Mundos que a gente prefere e que a memória não apaga

Ilustração que mostra um radio antigo entre outros elementos que fazem alusão à memória.

Mundos que a gente prefere e que a memória não apaga

Recordar é viver, diz o ditado popular. E é verdade. Há algo de mágico nas memórias do passado, nos mundos que nós preferíamos e que a memória insiste em não apagar.

Na minha juventude, eu preferia um mundo diferente. Um mundo onde a emoção de um jogo entre o Brasil e a Suécia na Copa do Mundo era amplificada pelo som distante do rádio, mal discernível por entre os ruídos de estática. Mesmo sem uma visão clara, sabíamos quando o gol era do Brasil, e cada jogada parecia uma obra-prima.

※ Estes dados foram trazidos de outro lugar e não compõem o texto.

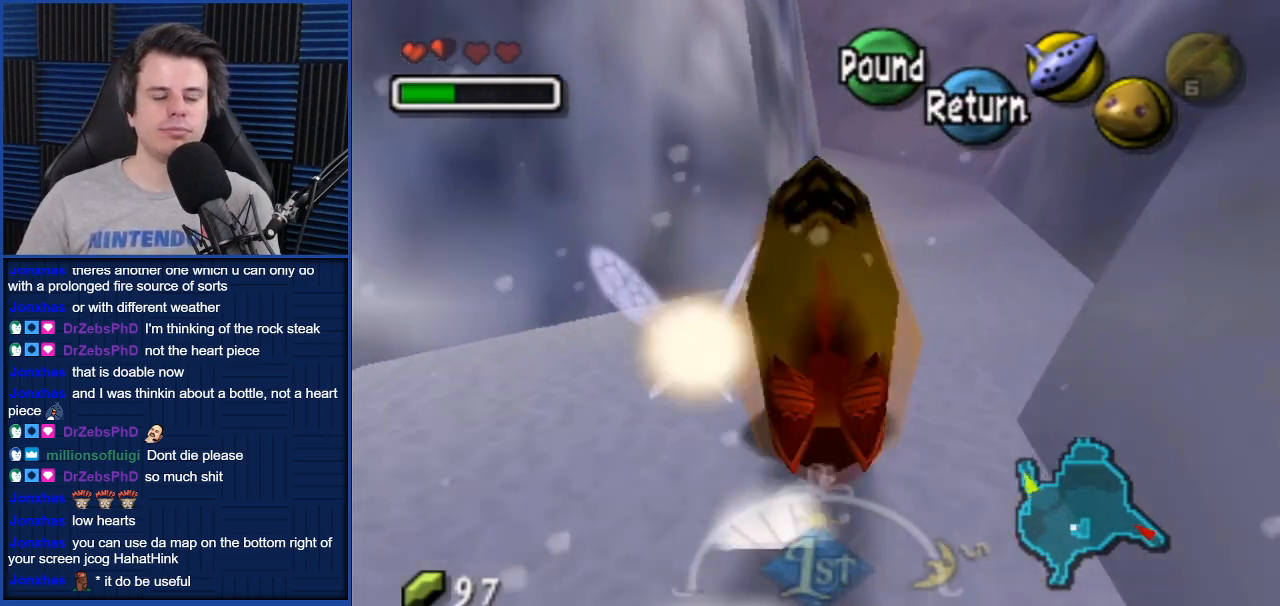
{"buttons": ["A"], "left_stick": "up", "right_stick": "center", "events": [[133, "left_stick", "up-right"], [267, "left_stick", "up"]]}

Hoje, as tecnologias modernas nos mostram o futebol sob uma luz mais crua, revelando não apenas a beleza, mas também as imperfeições do esporte que tanto amamos.

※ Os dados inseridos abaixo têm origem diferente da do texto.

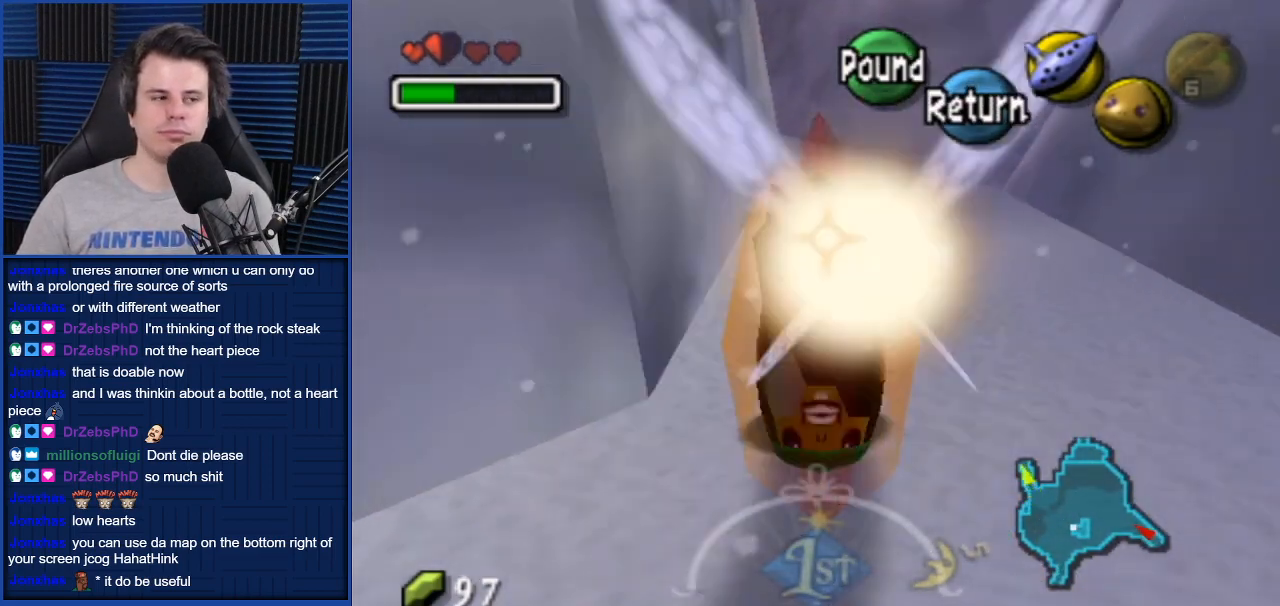
{"buttons": ["A"], "left_stick": "up", "right_stick": "center", "events": []}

Recordo com carinho os festivais da canção popular, onde músicas como “Sabiá”, mesmo contestadas por alguns, se tornavam clássicos da MPB. Hoje, truques tecnológicos podem aprimorar vozes e performances, mas também revelam a crueza da indústria musical que uma vez tanto me encantou.

Antigamente, receber uma carta ou um cartão pelo correio era um evento especial. Cada envelope era aberto com ansiedade e cuidado, pois continha uma mensagem de alguém que dedicou tempo e esforço para se comunicar. Hoje, os e-mails e mensagens de texto são mais práticos, porém muitas vezes carecem do romantismo das cartas do passado. Guardávamos as cartas em baús como tesouros preciosos, enquanto os e-mails muitas vezes são deletados sem cerimônia, perdendo-se no mar de informações digitais.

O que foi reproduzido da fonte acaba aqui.